FOREX-Yen firms as China PMI sparks flight to debt; Aussie languishes
* Yen stronger across the board
* Aussie stung by weak China PMI
* Nikkei tumbles 7.3 pct; investors head for Japanese debt
* Fed could step down bond-buying pace if economy improves
By Sophie Knight
TOKYO, May 23 (Reuters) - The yen gained across the board on Thursday, bouncing sharply off a 4-1/2-year low against the dollar and notching up a two-week high against the euro after a whiplash move in stocks prompted investors to scramble for safety in Japanese bonds.
The yen was squeezed 1.5 percent up to 101.62 yen after investors took weak Chinese factory data as an excuse to topple the Nikkei from a 5-1/2-year high, sending it plummeting 7.3 percent and prompting a rush for Japanese debt.
If the dollar fell to 101.14 yen, it would mark a 23.6 percent retracement of its rally between April 4 and May 22.

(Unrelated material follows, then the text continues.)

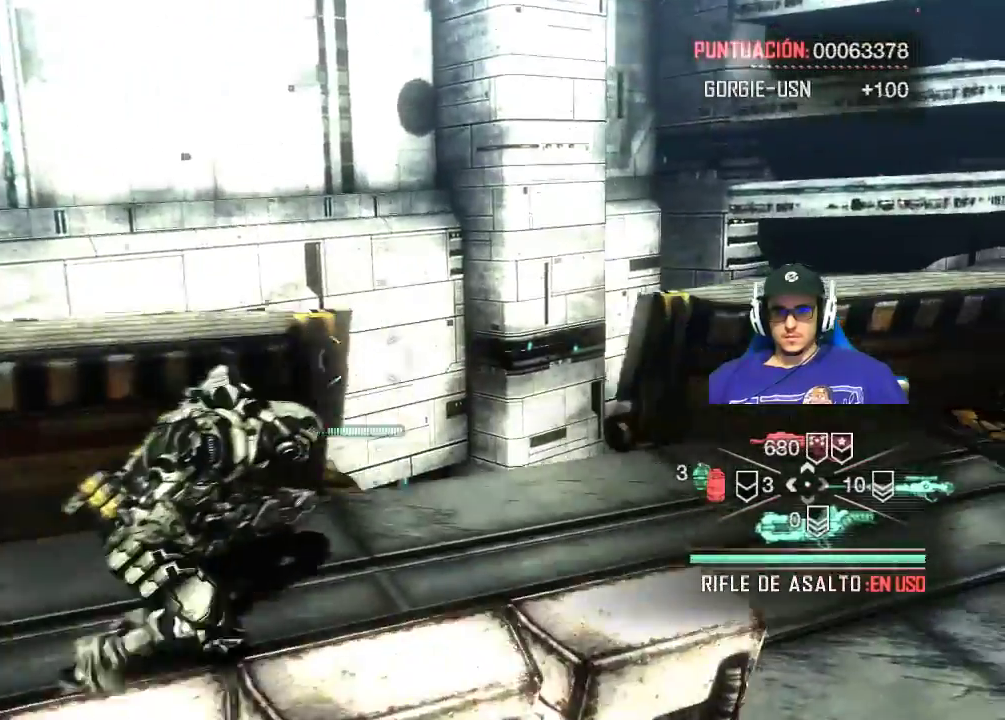
{"keys": [], "mouse": [], "mouse_move": "left", "events": [[334, "w", "down"], [467, "d", "up"], [467, "w", "up"]]}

That was a sharp reversal from Wednesday, when the greenback raced to a fresh 4-1/2-year high of 103.74 yen after Fed chief Ben Bernanke told Congress that the central bank could "in the next few meetings take a step down" in its bond purchases.
On Thursday, the market began to focus on Bernanke's caveats that any decision to reduce its buying would not mean the Fed would automatically push for a complete roll back of the stimulus, and that it could yet raise the pace of purchases depending on how the economy evolves.
"Bernanke didn't actually say they would give up on QE3 early, but market players decided to read it that way this morning ... the junior players were buying USDJPY before they realised the senior guys hadn't yet," said a trader at a major Japanese bank.
"The smart people who were long on the dollar-yen sold it at 103. On top of that, the Nikkei's fall meant people had to unwind their FX hedges on equities and sell dollars," he added.
The Nikkei's tumble helped the 10-year Japanese bond yield come down to 0.825 after it hit 1.000 percent earlier in the session, its highest in more than a year, after U.S. Treasury prices beat a hasty retreat overnight.
The yen's gains were most dramatic against the Australian dollar, which tumbled 1.8 percent to 98.20 yen to a 7-week low after data showed factory activity in China shrank for the first time in seven months in May.
The flash HSBC Purchasing Manager's Index (PMI) for China, Australia's biggest export market, dropped to 49.6 in May, slipping under the 50-point level demarcating expansion from contraction for the first time since October.
That left the Aussie languishing 0.9 percent down at $0.9608 and fast approaching its June 2012 trough of $0.9581. The currency has shed 7 percent this month as the U.S. dollar has surged across the board and the central bank surprised with a rate cut.
The firmer yen took a stand against the euro too, racing up 2.1 percent to 130.40 yen, its highest since May 9. The euro was sluggish against the dollar, dropping 0.2 percent to $1.2836 to approach its 6-week low of 1.2796 hit on May 17.
The dollar index was off 0.2 percent from late U.S. levels on Wednesday, when it squeezed up to 84.498, a peak not seen since July 2010, on the prospect that the Federal Reserve might scale back its stimulus programme this year.
The dollar's recent resurgence has convinced some market participants that it could yet stretch as far as 105 yen in the near future.
"From the beginning of May, the yen's slide slowed down or stopped against a number of currencies, but the dollar's broad strength means it continues to slide against USD," said Minori Uchida, chief FX analyst at the Bank of Tokyo-Mitsubishi UFJ.
"Everyone said it would be hard for it to get over 95, 100, and 103, so I don't think there's much blocking it from 105...as long as the factors that have driven dollar strength don't change, putting a floor under the yen will be difficult."
The yen is still down 3.4 percent against the dollar since the beginning of May, compared to 1.6 percent against the euro . Against the Aussie, the yen has actually gained 3.2 percent this month.
"The Aussie is suffering because of the weak Chinese data that came out. So unfortunately for commodity currencies, it still looks pretty negative in the short term," said Mitul Kotecha, head of global FX strategy at Credit Agricole in Hong Kong.